Isn't that a bit much for ASR models? Humans can't handle simultaneous multilingual dictation task either, I have to stop and reinitialize ears before switching languages between English and my primary one.

abdullahkhalids 17 hours ago | parent | next [-]

In South Asia, it's quite common for people to speak a combination of their local language and English. Not just alternating sentences between the two languages, but in fact, constructing sentences using compound phrases from the two languages.

"Madam, please believe me, maine homework kiya ha" [I did my homework].

bondarchuk a day ago | parent | prev | next [-]

Seems like it already has the capability somewhere in the model though - see my reply to clarionbell.

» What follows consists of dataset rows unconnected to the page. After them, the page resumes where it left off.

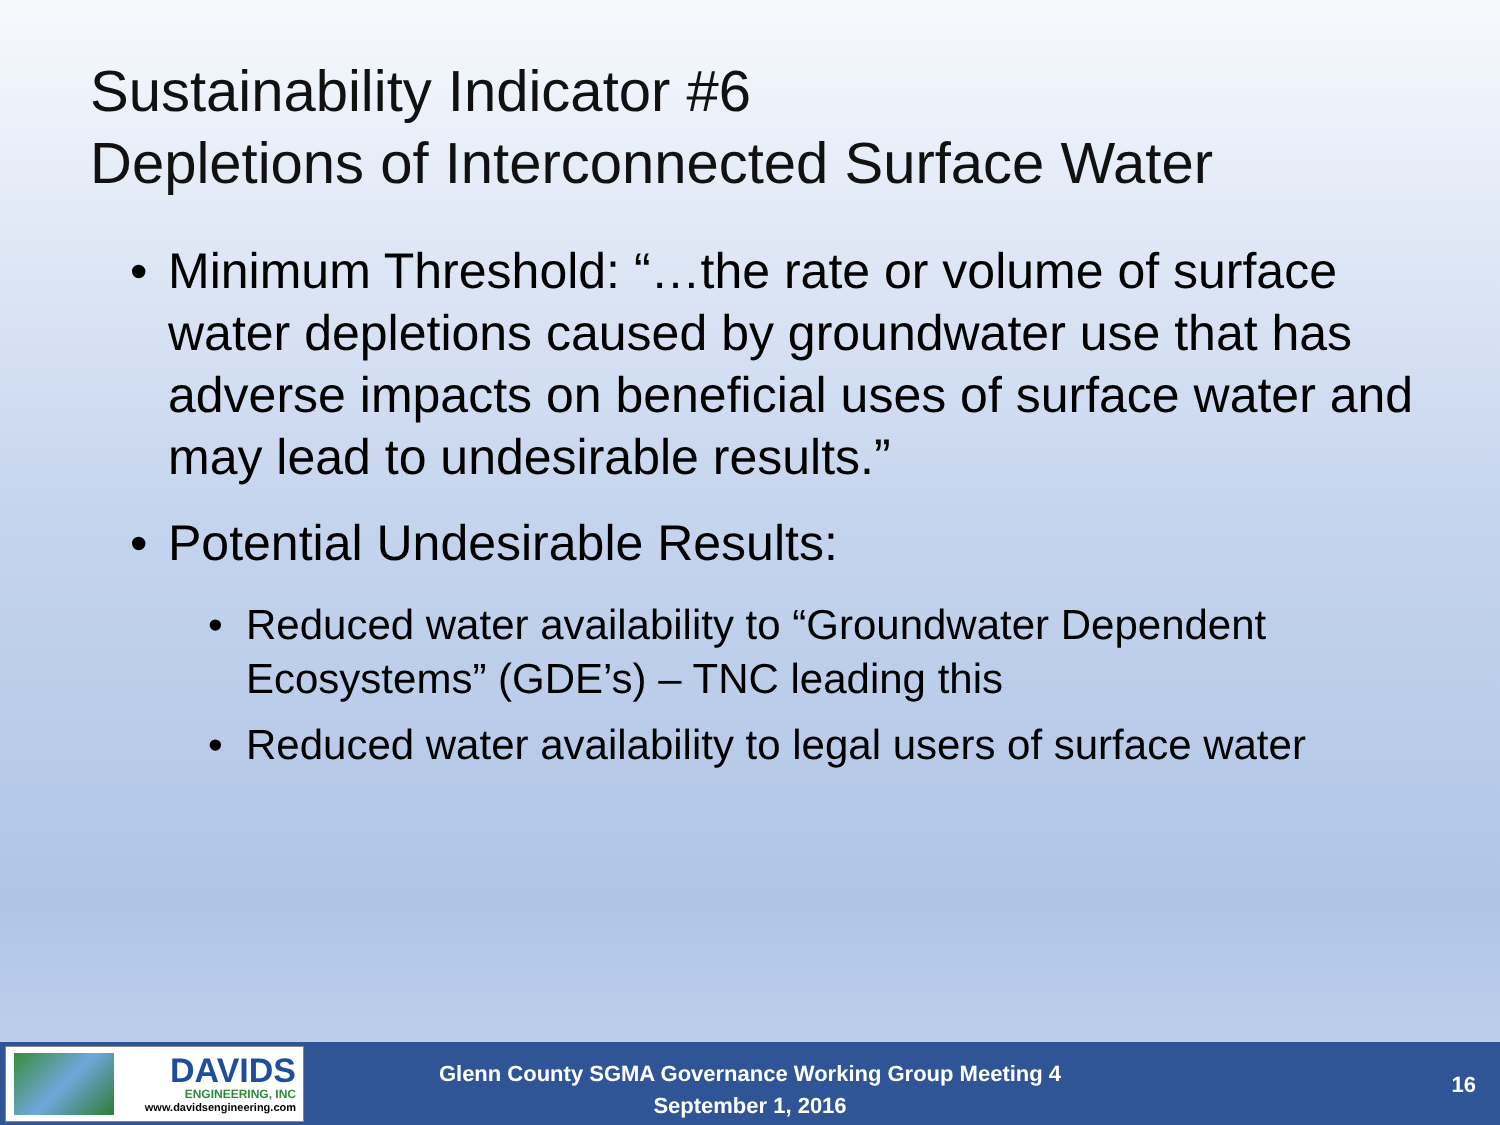Sustainability Indicator #6
Depletions of Interconnected Surface Water
• Minimum Threshold: “…the rate or volume of surface water depletions caused by groundwater use that has adverse impacts on beneficial uses of surface water and may lead to undesirable results.”
• Potential Undesirable Results:
• Reduced water availability to “Groundwater Dependent Ecosystems” (GDE’s) – TNC leading this
• Reduced water availability to legal users of surface water
DAVIDS
ENGINEERING, INC
www.davidsengineering.com
Glenn County SGMA Governance Working Group Meeting 4
September 1, 2016
16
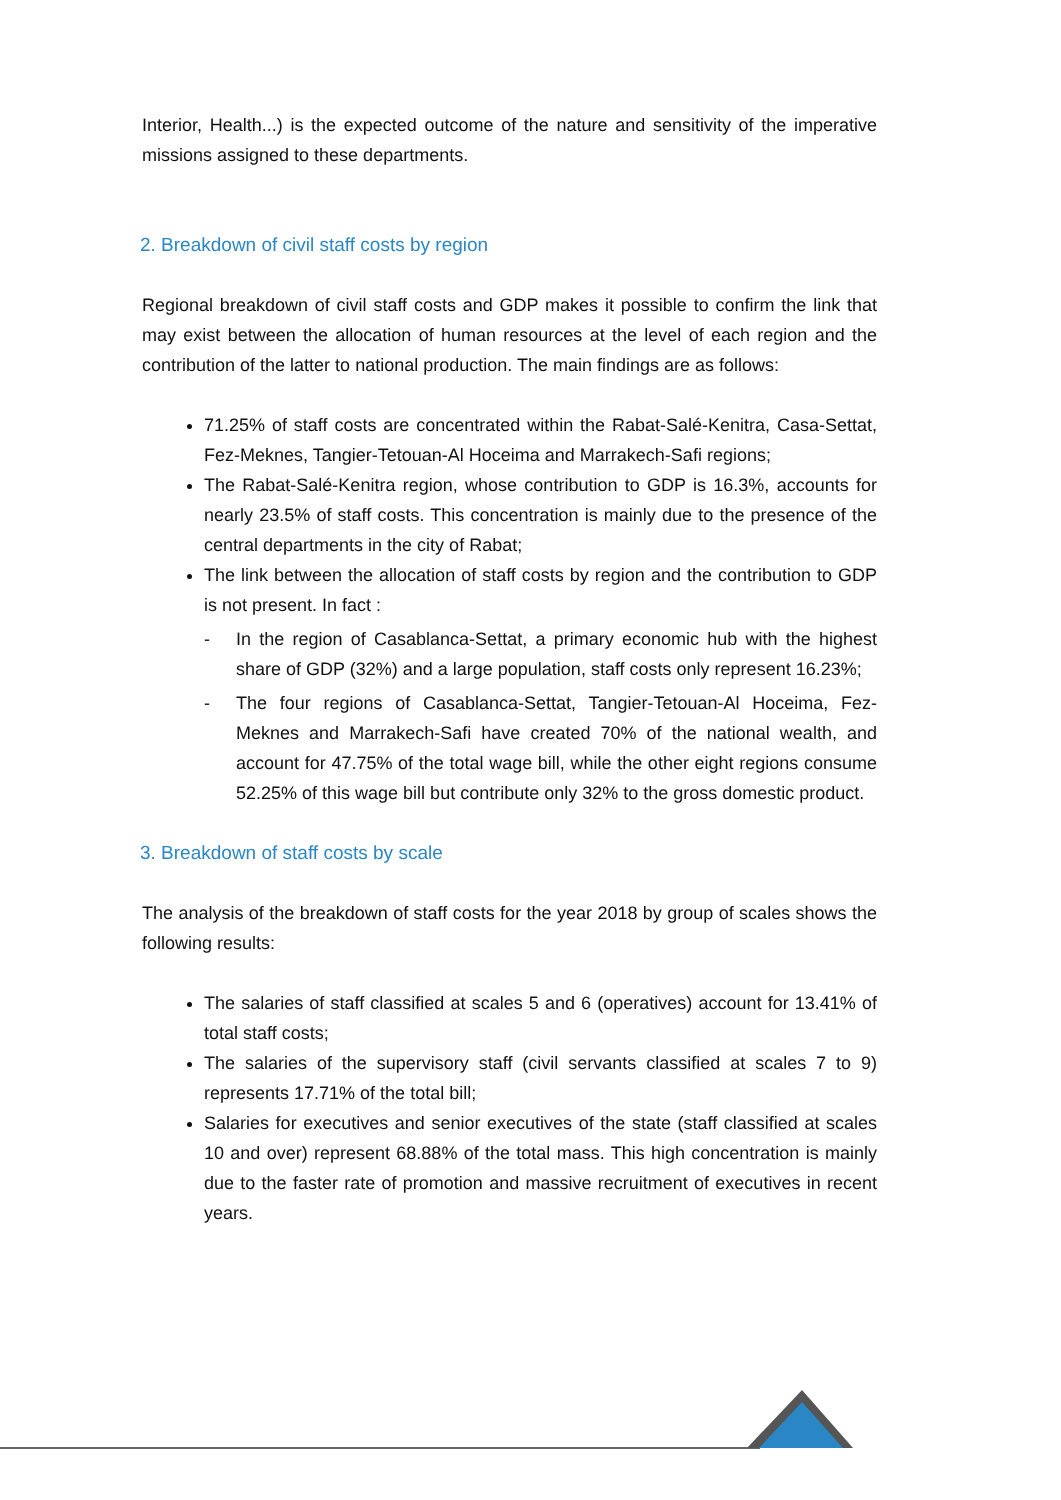Interior, Health...) is the expected outcome of the nature and sensitivity of the imperative missions assigned to these departments.
2. Breakdown of civil staff costs by region
Regional breakdown of civil staff costs and GDP makes it possible to confirm the link that may exist between the allocation of human resources at the level of each region and the contribution of the latter to national production. The main findings are as follows:
71.25% of staff costs are concentrated within the Rabat-Salé-Kenitra, Casa-Settat, Fez-Meknes, Tangier-Tetouan-Al Hoceima and Marrakech-Safi regions;
The Rabat-Salé-Kenitra region, whose contribution to GDP is 16.3%, accounts for nearly 23.5% of staff costs. This concentration is mainly due to the presence of the central departments in the city of Rabat;
The link between the allocation of staff costs by region and the contribution to GDP is not present. In fact :
- In the region of Casablanca-Settat, a primary economic hub with the highest share of GDP (32%) and a large population, staff costs only represent 16.23%;
- The four regions of Casablanca-Settat, Tangier-Tetouan-Al Hoceima, Fez-Meknes and Marrakech-Safi have created 70% of the national wealth, and account for 47.75% of the total wage bill, while the other eight regions consume 52.25% of this wage bill but contribute only 32% to the gross domestic product.
3. Breakdown of staff costs by scale
The analysis of the breakdown of staff costs for the year 2018 by group of scales shows the following results:
The salaries of staff classified at scales 5 and 6 (operatives) account for 13.41% of total staff costs;
The salaries of the supervisory staff (civil servants classified at scales 7 to 9) represents 17.71% of the total bill;
Salaries for executives and senior executives of the state (staff classified at scales 10 and over) represent 68.88% of the total mass. This high concentration is mainly due to the faster rate of promotion and massive recruitment of executives in recent years.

cenamus 20 hours ago | parent | prev [-]

Isn't that exactly what intepreters do?

numpad0 19 hours ago | parent [-]

If they're like what I am, they seem to just coordinate constant staggered resets for sub-systems of language processing pipeline while keeping internal representations of inputs in half-text state so that input come back out through the pipeline in the other configurations.

That's how I anecdotally feel and interpret how my own brain appear to work, so it could be different from how interpreters work or how actual human brains work, but as far as I see it, professional simultaneous interpreters don't seem to be agnostic for relevant pairs of languages at all.